Went Audemar, went Hublot, went Van Cleef, went Chanel
オーデマを買い、ウブロを買い、ヴァンクリーフを買い、シャネルを買った

Went five hundred, went one mil', went a hundred mil', went Denzel
50万ドルを稼ぎ、100万ドルを稼ぎ、1億ドルを稼ぎ、デンゼルのようになった
※名優デンゼル・ワシントンのように、エンターテインメント業界における黒人の最高峰のステータスと富を手に入れたことの知的な比喩。

Went Bankhead, went Bel Air, went plain jane to R&B girls
バンクヘッドに行き、ベルエアに行き、素朴な女からR&Bのスター嬢へといった
※アトランタのゲットー(バンクヘッド)からLAの超高級住宅街(ベルエア)への成り上がりと、成功に伴う交際相手の劇的なスケールアップ。

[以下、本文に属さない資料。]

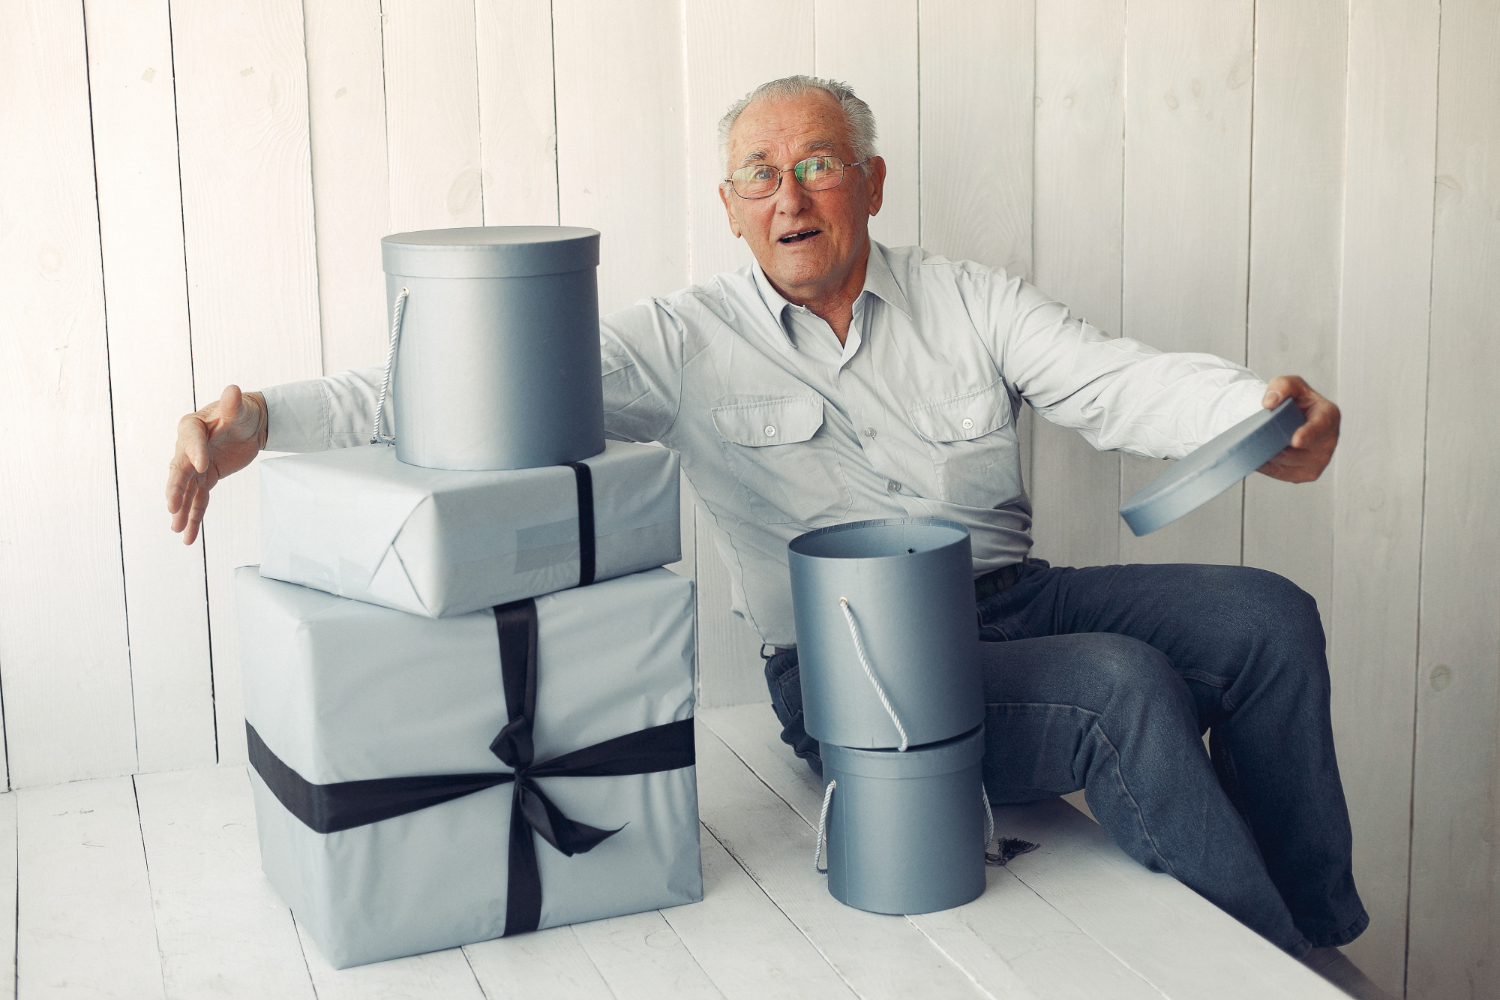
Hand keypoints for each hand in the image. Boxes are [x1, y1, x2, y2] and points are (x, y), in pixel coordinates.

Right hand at [166, 385, 266, 543]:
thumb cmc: (243, 412)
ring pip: (186, 490)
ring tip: (177, 529)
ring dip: (182, 510)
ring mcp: (195, 466)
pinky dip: (194, 517)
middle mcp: (188, 448)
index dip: (195, 453)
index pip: (190, 439)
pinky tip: (188, 536)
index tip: (202, 466)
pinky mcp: (206, 478)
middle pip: (179, 469)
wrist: (251, 424)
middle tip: (172, 506)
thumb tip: (232, 390)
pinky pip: (198, 500)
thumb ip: (233, 404)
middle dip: (176, 489)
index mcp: (192, 427)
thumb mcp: (240, 408)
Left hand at [1257, 375, 1338, 482]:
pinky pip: (1282, 474)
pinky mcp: (1307, 473)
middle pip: (1298, 450)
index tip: (1296, 441)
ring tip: (1258, 444)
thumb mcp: (1288, 384)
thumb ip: (1281, 386)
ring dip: (1270, 456)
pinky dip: (1268, 467)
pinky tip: (1259, 456)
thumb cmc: (1293, 399)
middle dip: (1277, 445)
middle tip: (1259, 437)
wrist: (1289, 418)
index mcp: (1329, 415)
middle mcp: (1329, 440)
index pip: (1320, 426)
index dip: (1308, 434)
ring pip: (1288, 464)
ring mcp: (1320, 460)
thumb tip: (1269, 403)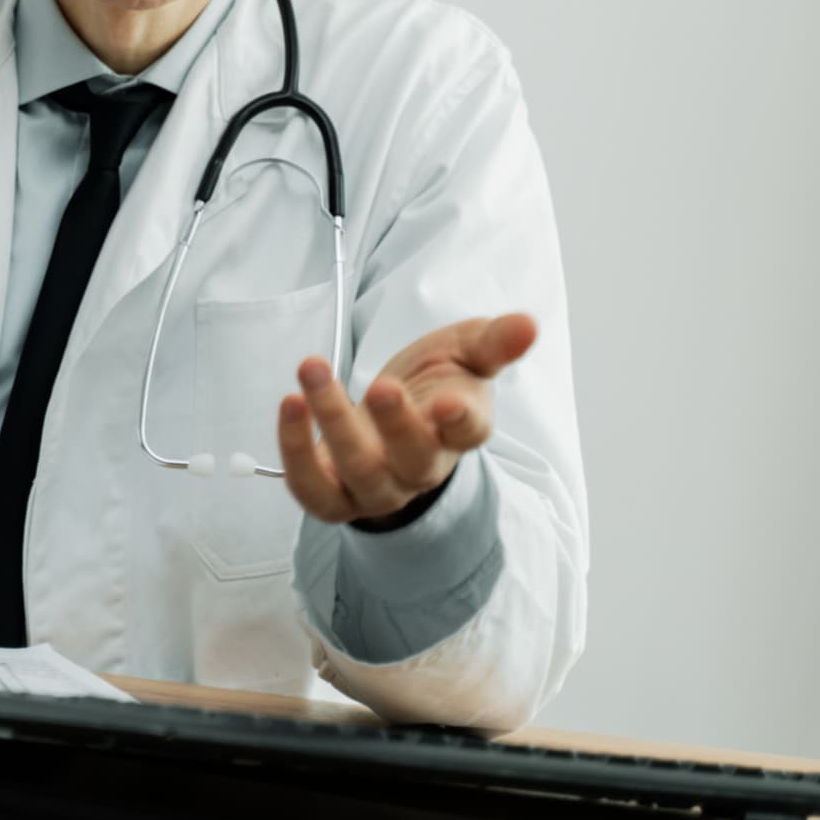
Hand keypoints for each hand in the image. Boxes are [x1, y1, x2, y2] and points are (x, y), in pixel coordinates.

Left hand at [277, 312, 540, 526]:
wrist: (394, 423)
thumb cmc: (434, 385)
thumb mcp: (465, 353)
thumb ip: (493, 341)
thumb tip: (529, 324)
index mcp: (459, 433)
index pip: (469, 434)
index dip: (459, 421)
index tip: (448, 401)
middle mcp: (420, 468)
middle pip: (414, 459)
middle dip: (397, 425)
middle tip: (383, 384)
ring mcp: (377, 487)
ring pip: (359, 470)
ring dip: (333, 421)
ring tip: (312, 368)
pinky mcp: (333, 495)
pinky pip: (312, 488)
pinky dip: (295, 451)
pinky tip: (290, 403)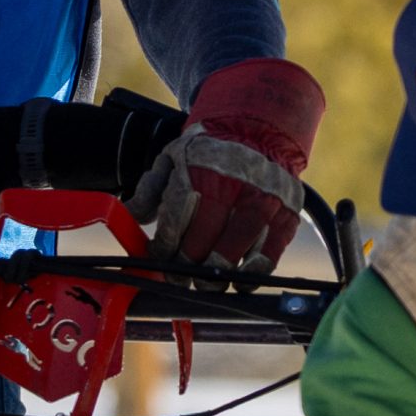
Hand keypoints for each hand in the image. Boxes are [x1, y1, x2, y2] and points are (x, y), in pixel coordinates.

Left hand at [128, 60, 325, 283]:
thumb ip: (150, 189)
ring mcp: (263, 203)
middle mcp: (233, 187)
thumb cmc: (207, 154)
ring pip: (232, 255)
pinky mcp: (286, 216)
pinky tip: (236, 282)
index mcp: (199, 172)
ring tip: (203, 283)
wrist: (258, 132)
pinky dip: (250, 277)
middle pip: (202, 244)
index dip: (163, 249)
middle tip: (178, 278)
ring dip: (214, 278)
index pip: (175, 223)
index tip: (159, 258)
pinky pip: (267, 258)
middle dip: (184, 268)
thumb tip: (129, 216)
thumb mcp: (172, 159)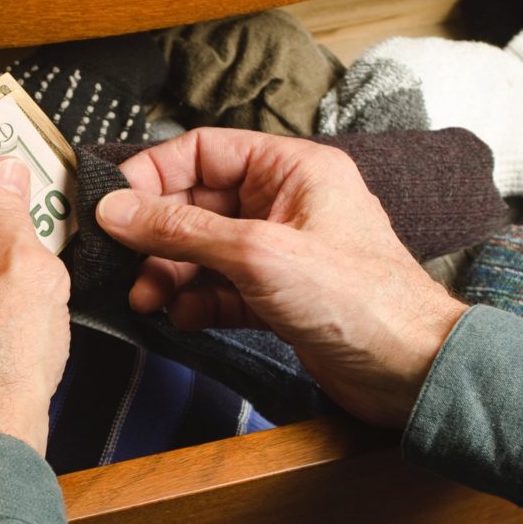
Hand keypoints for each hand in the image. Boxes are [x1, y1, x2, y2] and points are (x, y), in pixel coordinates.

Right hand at [95, 128, 467, 428]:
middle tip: (122, 262)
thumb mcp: (255, 252)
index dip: (153, 173)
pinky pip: (217, 287)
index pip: (203, 151)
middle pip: (195, 204)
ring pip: (201, 249)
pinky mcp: (273, 294)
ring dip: (168, 273)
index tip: (113, 203)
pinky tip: (182, 316)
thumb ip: (179, 229)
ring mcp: (277, 251)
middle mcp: (282, 203)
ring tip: (147, 299)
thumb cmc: (356, 299)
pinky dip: (194, 300)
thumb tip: (116, 208)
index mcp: (290, 169)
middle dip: (156, 235)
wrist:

Went Frankie Lymon, went big diamonds, girl
フランキー・ライモンのようになり、巨大なダイヤを身につけたのさ、ガール
※1950年代のR&B/ドゥーワップの若き天才スター、フランキー・ライモンのような音楽的才能と華やかさを自認し、自らの系譜を黒人音楽の歴史に位置付けている。

Went thug life, went big love, went baby daddy, went no love
サグライフを生き、大きな愛を手に入れ、子供の父親になり、そして愛を失った

Went Westside to the Westside, never switched up
アトランタのウェストサイドからLAのウェストサイドへ、決して信念は曲げなかった

Went Michael, went Prince, that's fish bowl, went in tint
マイケルのようになり、プリンスのようになった、それは金魚鉢だ、そしてスモークガラスの中に入った
※マイケル・ジャクソンやプリンスのような伝説的ポップスターの領域に達したこと。「fish bowl(金魚鉢)」はスモークフィルムを貼っていない丸見えの車(プライバシーのない名声の代償)を指し、そこから「tint(スモークガラス)」を貼ってプライバシーを守るほどの超大物になったことを示している。

I went self-made, went self-paid, went white leather, went cocaine
自力で成り上がり、自分で金を稼ぎ、白いレザーのシートに座り、コカインのようになった
※The-Dream自身が生み出す極上のメロディとヒット曲が、純白のコカインのように強烈な中毒性を持ってシーンを席巻したという完璧なメタファー。